Extracted entries below:

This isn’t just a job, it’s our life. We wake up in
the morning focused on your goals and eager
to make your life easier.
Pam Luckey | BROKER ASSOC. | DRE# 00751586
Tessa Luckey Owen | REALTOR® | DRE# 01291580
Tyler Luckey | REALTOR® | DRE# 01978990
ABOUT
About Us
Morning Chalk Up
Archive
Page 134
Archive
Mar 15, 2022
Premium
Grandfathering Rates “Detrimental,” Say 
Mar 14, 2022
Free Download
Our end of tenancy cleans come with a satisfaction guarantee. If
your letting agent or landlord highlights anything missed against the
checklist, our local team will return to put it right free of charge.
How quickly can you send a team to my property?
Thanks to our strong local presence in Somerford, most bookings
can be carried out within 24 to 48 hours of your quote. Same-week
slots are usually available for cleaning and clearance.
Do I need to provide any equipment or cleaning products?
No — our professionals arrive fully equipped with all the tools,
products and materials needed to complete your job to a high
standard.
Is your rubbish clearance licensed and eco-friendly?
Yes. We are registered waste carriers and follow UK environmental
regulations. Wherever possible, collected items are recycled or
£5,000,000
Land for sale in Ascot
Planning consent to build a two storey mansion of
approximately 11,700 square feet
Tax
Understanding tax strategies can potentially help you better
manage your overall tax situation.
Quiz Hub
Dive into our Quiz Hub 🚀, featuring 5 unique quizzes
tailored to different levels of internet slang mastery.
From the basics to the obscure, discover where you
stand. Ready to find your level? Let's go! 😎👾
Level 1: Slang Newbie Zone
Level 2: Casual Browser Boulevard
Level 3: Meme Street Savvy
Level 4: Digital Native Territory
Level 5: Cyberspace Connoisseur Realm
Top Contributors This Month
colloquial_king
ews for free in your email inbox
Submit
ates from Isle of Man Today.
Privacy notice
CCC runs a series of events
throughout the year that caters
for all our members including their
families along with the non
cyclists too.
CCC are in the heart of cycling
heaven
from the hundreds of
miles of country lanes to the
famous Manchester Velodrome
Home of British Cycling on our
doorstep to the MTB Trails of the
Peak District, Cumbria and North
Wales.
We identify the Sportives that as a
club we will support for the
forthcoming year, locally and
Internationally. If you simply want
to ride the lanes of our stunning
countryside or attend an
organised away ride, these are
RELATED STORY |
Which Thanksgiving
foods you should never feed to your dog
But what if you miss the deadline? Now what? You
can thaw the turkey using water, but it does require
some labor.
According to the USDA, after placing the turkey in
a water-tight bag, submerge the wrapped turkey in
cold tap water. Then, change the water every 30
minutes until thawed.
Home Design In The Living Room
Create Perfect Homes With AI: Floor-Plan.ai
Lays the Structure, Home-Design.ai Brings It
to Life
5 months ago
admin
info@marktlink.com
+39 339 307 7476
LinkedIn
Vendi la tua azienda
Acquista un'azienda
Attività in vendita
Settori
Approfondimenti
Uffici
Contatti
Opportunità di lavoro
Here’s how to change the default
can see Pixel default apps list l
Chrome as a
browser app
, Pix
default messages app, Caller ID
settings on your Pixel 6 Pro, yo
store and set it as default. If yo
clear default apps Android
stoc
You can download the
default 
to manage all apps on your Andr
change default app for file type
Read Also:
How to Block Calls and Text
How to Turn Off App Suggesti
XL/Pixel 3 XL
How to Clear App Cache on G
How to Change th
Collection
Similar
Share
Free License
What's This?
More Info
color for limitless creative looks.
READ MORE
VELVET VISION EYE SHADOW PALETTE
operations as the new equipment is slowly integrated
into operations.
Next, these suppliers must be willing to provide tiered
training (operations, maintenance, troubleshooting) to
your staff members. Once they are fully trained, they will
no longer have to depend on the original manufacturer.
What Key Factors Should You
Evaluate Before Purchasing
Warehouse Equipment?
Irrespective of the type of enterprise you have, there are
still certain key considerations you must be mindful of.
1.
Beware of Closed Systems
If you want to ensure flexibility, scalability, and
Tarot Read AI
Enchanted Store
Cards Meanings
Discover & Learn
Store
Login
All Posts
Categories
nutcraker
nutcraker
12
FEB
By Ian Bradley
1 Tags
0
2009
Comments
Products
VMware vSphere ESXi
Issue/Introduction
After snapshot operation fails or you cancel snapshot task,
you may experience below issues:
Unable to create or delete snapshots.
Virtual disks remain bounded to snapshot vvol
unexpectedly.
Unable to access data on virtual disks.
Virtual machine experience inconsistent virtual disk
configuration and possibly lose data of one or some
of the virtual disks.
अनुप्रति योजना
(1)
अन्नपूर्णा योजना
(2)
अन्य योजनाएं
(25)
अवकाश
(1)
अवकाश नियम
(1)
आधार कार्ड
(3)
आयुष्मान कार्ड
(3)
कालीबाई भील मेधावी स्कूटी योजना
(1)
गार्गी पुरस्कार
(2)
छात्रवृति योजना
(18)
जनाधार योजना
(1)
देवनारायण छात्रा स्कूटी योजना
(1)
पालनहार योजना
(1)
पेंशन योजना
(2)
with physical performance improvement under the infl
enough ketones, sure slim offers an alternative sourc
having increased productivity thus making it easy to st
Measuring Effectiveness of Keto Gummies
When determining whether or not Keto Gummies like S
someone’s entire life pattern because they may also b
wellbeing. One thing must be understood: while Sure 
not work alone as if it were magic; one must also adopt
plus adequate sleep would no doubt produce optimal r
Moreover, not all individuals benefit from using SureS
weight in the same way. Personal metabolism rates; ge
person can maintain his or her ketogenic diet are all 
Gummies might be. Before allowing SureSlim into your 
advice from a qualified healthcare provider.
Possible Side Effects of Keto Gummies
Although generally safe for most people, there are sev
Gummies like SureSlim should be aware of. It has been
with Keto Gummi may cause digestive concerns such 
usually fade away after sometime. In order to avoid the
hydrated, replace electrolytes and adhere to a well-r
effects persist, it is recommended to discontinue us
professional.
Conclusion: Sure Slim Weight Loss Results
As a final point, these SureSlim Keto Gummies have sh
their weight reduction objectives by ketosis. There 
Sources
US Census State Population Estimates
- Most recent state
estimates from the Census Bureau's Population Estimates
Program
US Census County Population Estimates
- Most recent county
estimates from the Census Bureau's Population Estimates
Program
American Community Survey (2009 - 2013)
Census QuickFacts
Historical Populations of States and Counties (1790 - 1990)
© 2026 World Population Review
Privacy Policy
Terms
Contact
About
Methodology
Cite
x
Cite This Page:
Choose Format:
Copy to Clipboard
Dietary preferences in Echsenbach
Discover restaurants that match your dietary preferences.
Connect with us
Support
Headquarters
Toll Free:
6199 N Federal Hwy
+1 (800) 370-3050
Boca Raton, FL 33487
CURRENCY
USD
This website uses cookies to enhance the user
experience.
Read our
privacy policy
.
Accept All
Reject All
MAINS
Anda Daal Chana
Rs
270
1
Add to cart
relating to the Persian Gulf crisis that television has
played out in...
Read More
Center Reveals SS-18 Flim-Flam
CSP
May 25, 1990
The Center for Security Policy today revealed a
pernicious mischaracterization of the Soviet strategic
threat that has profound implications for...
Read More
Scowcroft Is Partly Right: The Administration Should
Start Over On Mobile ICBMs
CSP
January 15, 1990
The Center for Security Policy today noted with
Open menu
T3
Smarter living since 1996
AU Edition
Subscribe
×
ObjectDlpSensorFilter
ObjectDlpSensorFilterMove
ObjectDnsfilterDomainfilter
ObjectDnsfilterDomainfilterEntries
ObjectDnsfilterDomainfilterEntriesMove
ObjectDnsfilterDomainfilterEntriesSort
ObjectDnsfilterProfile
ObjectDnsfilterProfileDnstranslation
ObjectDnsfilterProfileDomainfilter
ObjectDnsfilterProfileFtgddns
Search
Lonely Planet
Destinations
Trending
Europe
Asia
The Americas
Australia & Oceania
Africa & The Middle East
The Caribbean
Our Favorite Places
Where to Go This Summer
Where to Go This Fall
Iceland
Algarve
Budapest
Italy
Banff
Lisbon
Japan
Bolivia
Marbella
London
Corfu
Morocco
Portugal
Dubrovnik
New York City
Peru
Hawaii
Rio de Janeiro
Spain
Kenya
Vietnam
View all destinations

End of Extracted entries.

Only the lines from the first line of the records through the one containing "Free Download" should be reproduced, exactly, with both of them included.

> _Output of the task_
This isn’t just a job, it’s our life. We wake up in
the morning focused on your goals and eager
to make your life easier.
Pam Luckey | BROKER ASSOC. | DRE# 00751586
Tessa Luckey Owen | REALTOR® | DRE# 01291580
Tyler Luckey | REALTOR® | DRE# 01978990
ABOUT
About Us
Morning Chalk Up
Archive
Page 134
Archive
Mar 15, 2022
Premium
Grandfathering Rates “Detrimental,” Say 
Mar 14, 2022
Free Download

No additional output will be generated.